Source text:
* * * *
Reaction to US sanctions on ICC Prosecutor Karim Khan
Asem: Professor Schabas, what was your initial reaction when you heard that President Trump had issued his executive order to sanction members of the International Criminal Court?
Schabas: Well, of course, I was not surprised. He had done this before, four years ago. It was entirely predictable that the United States would act in this way. They have tried at various stages to attack the Court, but they have yet to find its Achilles heel. They have not found anything that really damages the Court or the individuals around it.
I know there was a bit of a panic. It was said that the Court decided to pay the salaries of all employees three months in advance, because they feared that US domination of the banking system would make it impossible to pay them. But the Court is based outside the United States, in Europe. So far, the US has not come up with anything particularly effective.
The first time they attacked the Court was back in 2002 under the first George Bush administration, and it had no impact. In my opinion, it was of no significance. Eventually, they dropped it, having discovered that some of the measures they had taken caused more harm to their own interests than anything else. So, so far, I think their efforts are quite pathetic.
I feel sorry for poor old Karim that he cannot take his holidays in Disney World this year. And if he still has an American bank account and has not closed it, then I feel sorry for him for leaving himself exposed in that way. But he has had plenty of time to withdraw his money from the United States if he has any there. This is nothing. How could this stop a global institution like the International Criminal Court?
* * * *
Data records:
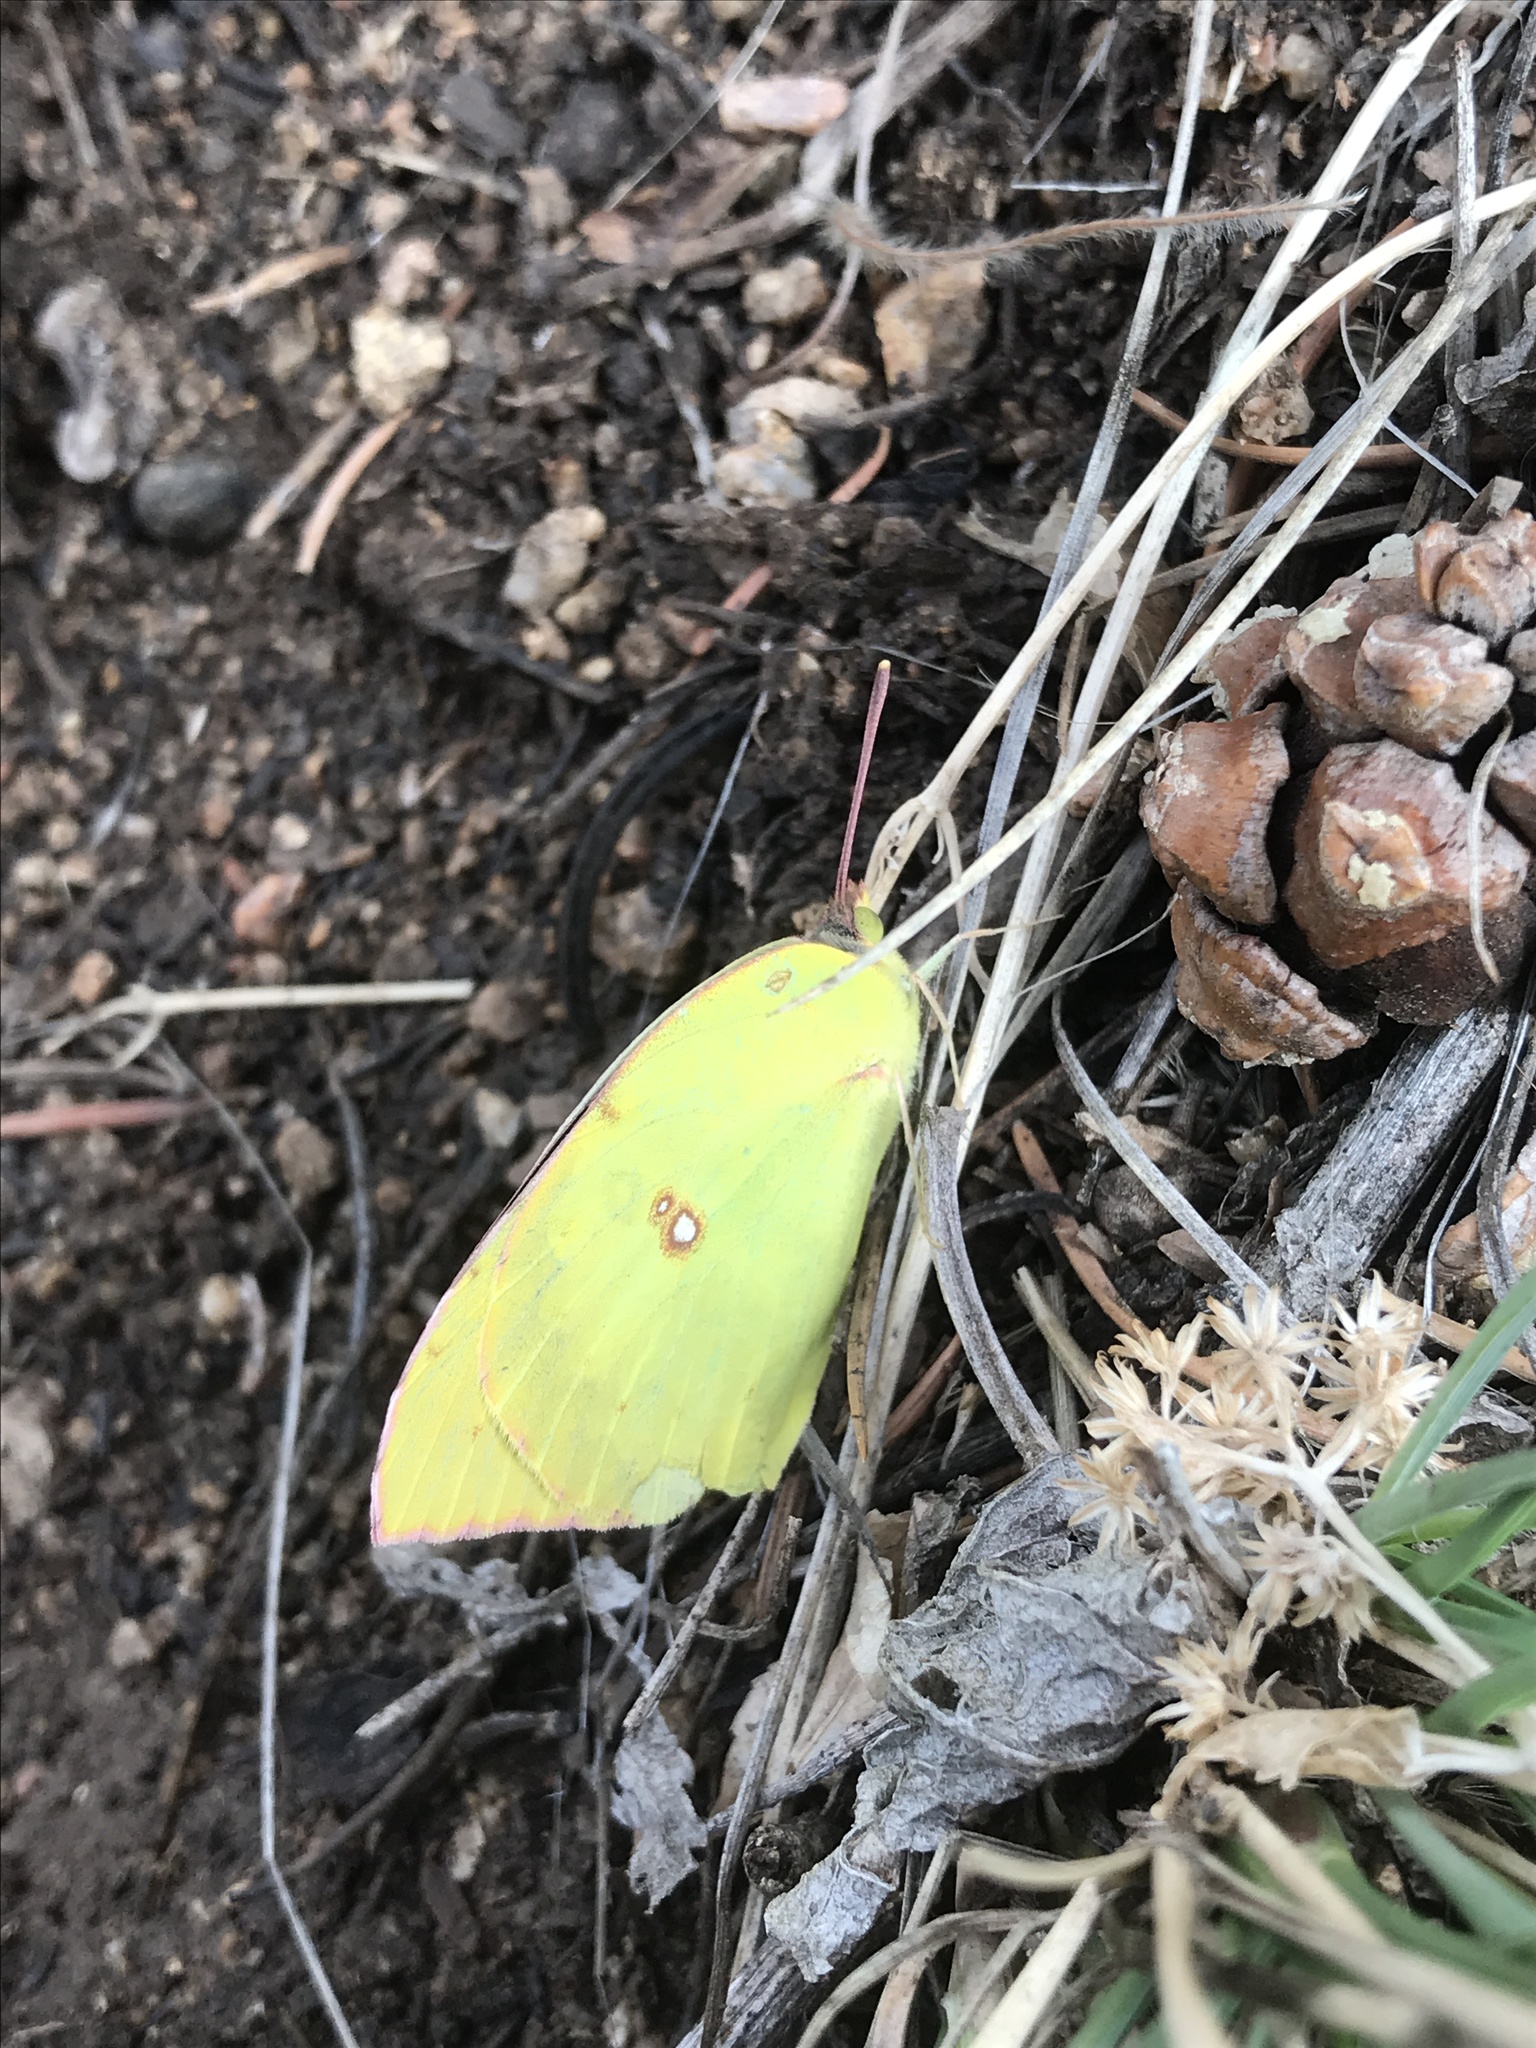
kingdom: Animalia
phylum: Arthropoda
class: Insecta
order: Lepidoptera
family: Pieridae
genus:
* * * *
Tasks and exercises:
(a) In the interview on US sanctions against the International Criminal Court, what did the Court reportedly decide to do about its employees' salaries?
(b) Carry on the interview about US sanctions on the International Criminal Court, picking up right after its final sentence.
The listing has no connection to the interview about US sanctions on the International Criminal Court.

Outputs by task:
(a) It decided to pay all employees' salaries three months in advance.

(b)
The Americans can inflict pain on people, but there are limits to what they can accomplish. If they really want to have an impact, they need the cooperation of their allies in Europe, especially when banking measures are concerned. But they are not going to get that against the ICC. Here we see a profound difference between the United States and the Europeans. The Europeans are committed to the ICC, just as they are to the International Court of Justice. They are in a very different place from the United States, which is still the Wild West. We have always known that. But this is where there is a real split with Europe.
Hungary’s withdrawal from ICC
Asem: What's your reaction to the latest decision by Hungary to withdraw from the Rome Statute? It is the first EU country to leave the treaty that established the International Criminal Court, and it was one of the first to join. What is your reading of that?
Schabas: Well, this was predictable as well. Even back in November, when the arrest warrant was issued against Netanyahu, Orbán in Hungary said he would invite him to come to Hungary. It is unfortunate that Hungary has taken this step. I hope it will be the last EU state to withdraw. There have been threats before of mass withdrawals from the Court, but they have not materialised. Two other states have withdrawn — Burundi and the Philippines — but other states that threatened to withdraw later retreated from that position.
We do not have any sign elsewhere in Europe of states threatening to withdraw.
A lot of this problem might have been avoided if the Court had adopted a slightly more cautious approach to the issue of immunity for heads of state and government. There is an international law argument, with some substance, that someone like Netanyahu benefits from a form of immunity before a court like the ICC. This argument is based on a judgment of the International Court of Justice.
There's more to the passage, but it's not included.